Que signifierait, aujourd'hui, une disparition pure et simple du phosphore ? Est-ce un scénario crédible ?

Le phosphore prélevé par les végétaux est exporté hors des parcelles agricoles via les récoltes. En l'absence de restitution, le sol s'appauvrirait peu à peu. C'est pourquoi des engrais phosphatés sont apportés. Il peut s'agir d'engrais organiques (fumiers, composts, etc...) ou d'engrais minéraux. Les engrais minéraux sont fabriqués à partir de roches phosphatées extraites dans des mines. On estime qu'au rythme de consommation actuel, ces gisements pourraient être épuisés d'ici un siècle environ. Si nous n'anticipons pas, la raréfaction de cette ressource pourrait avoir pour conséquence une baisse des rendements et de la production agricole mondiale et une hausse du prix des produits alimentaires. Les principales victimes en seraient les populations les plus pauvres.

Si à long terme, on doit craindre pour les ressources de phosphore, existe-t-il des risques à moyen terme ? Quelle est la répartition des ressources aujourd'hui et pourrait-elle poser problème ?

Le principal risque est géopolitique. Les réserves en phosphates sont réparties dans quelques pays seulement (Maroc, Chine, Jordanie, Syrie, USA,...). Les trois quart des réserves mondiales se trouvent au Maroc, notamment dans le Sahara occidental. D'ici quelques décennies, ce pays pourrait être en situation de quasi-monopole.

Aujourd'hui, quelles sont les solutions et les méthodes alternatives dont nous disposons pour nous passer de phosphore ?
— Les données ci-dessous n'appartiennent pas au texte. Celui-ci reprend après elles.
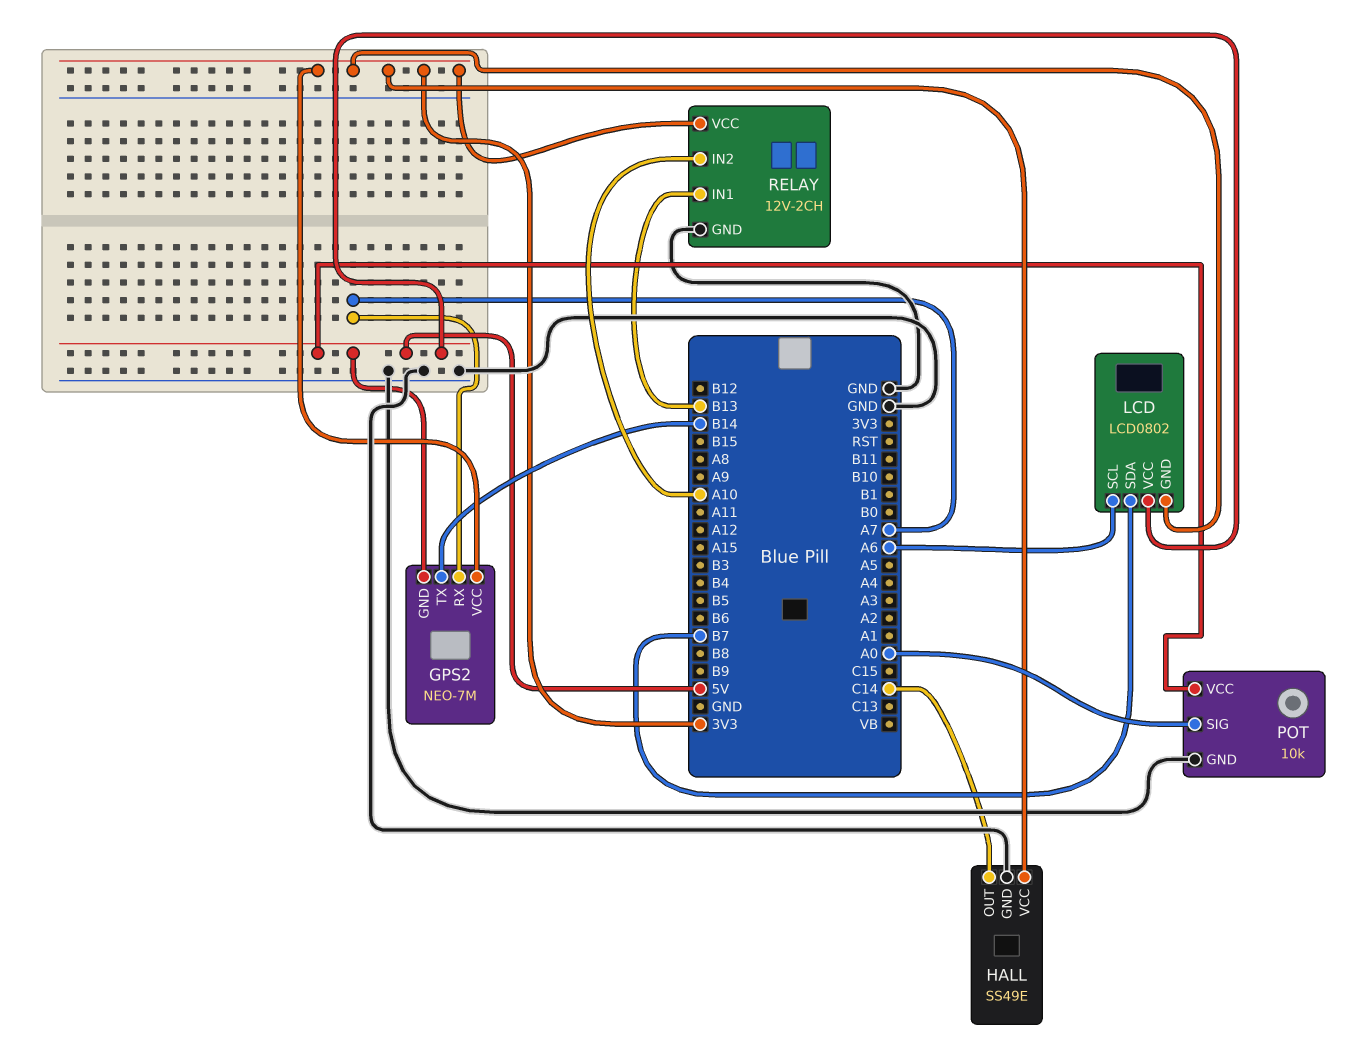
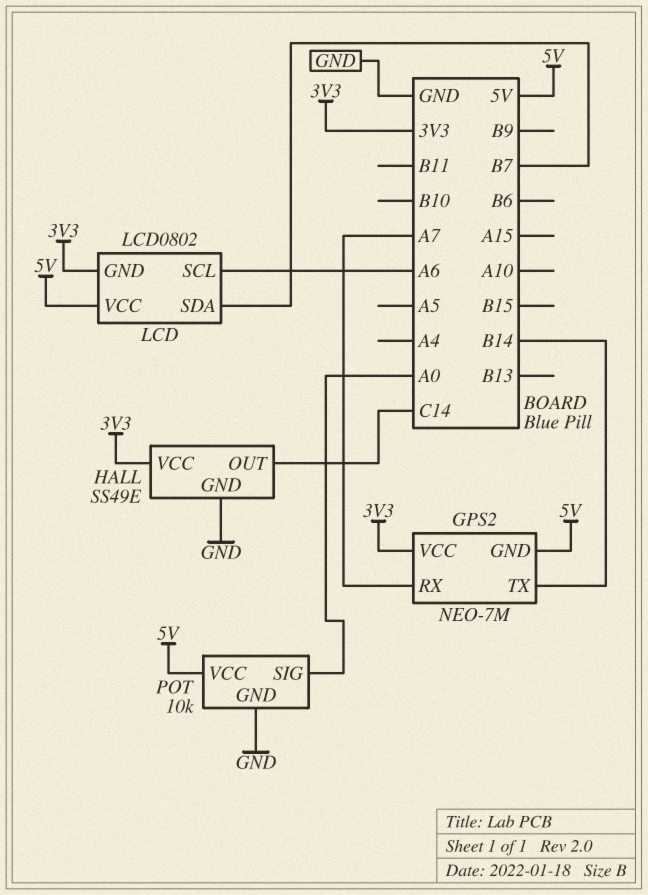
RELAY: 12V-2CH -> none
RELAY pin GND: GND -> none
RELAY pin IN1: B13 -> none
RELAY pin IN2: A10 -> none
RELAY pin VCC: 3V3 -> none

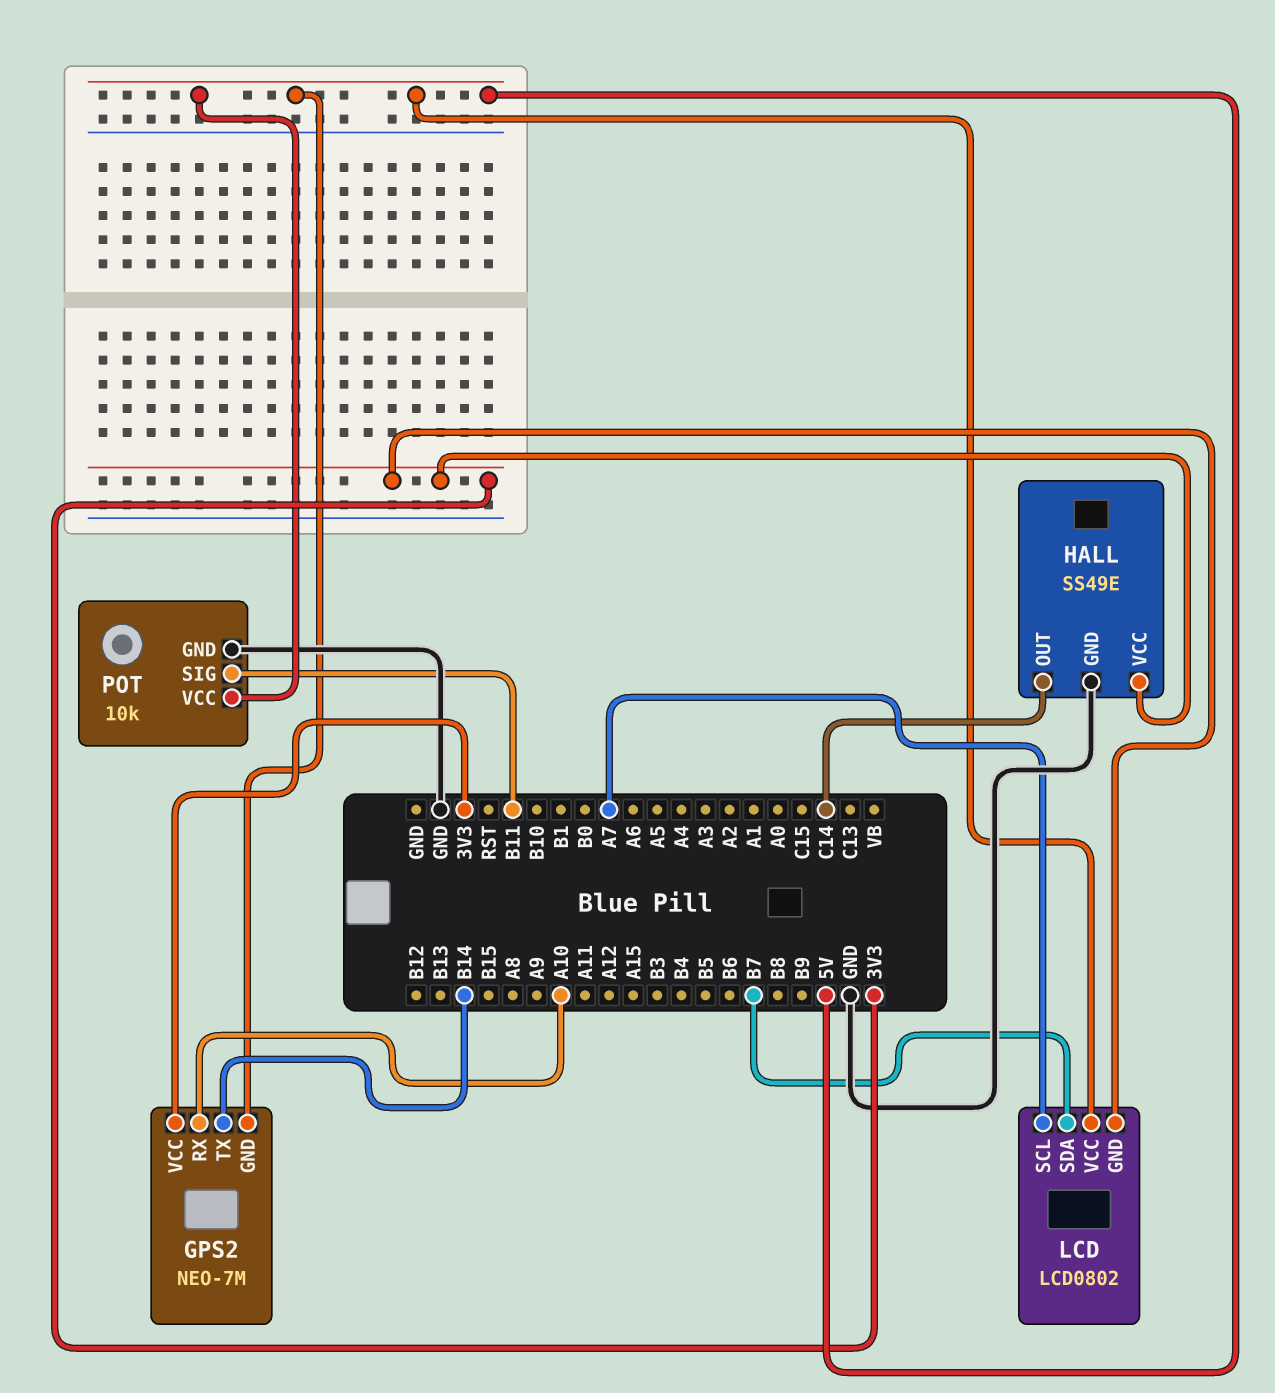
GPS2 pin RX: A7 -> A10
LCD pin SCL: A6 -> A7
POT pin SIG: A0 -> B11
On ne peut pas se passer de phosphore, mais on peut réduire notre dépendance aux engrais phosphatés de synthèse et donc aux importations de phosphore minéral. Il faut pour cela l'utiliser mieux, en raisonnant la fertilisation, et surtout le recycler davantage et éviter les pertes vers l'environnement. Une grande partie du phosphore consommé par les animaux est rejeté dans les effluents d'élevage, qui peuvent servir à fertiliser les sols. Le problème est que la spécialisation des régions agricoles, avec des régions d'élevage intensif d'un côté comme la Bretagne et des régions de grande culture sans élevage de l'autre, est un obstacle au recyclage. D'un côté on observe des excédents de phosphore (et d'azote) dans les régions d'élevage intensif, avec des conséquences négatives sur l'environnement, et de l'autre il faut utiliser des engrais minéraux pour fertiliser les sols dans les régions de grande culture. Il faut imaginer des solutions permettant un meilleur recyclage. Une quantité non négligeable de phosphore se trouve aussi dans les déchets urbains et dans les boues de station d'épuration, qu'il faudrait recycler davantage.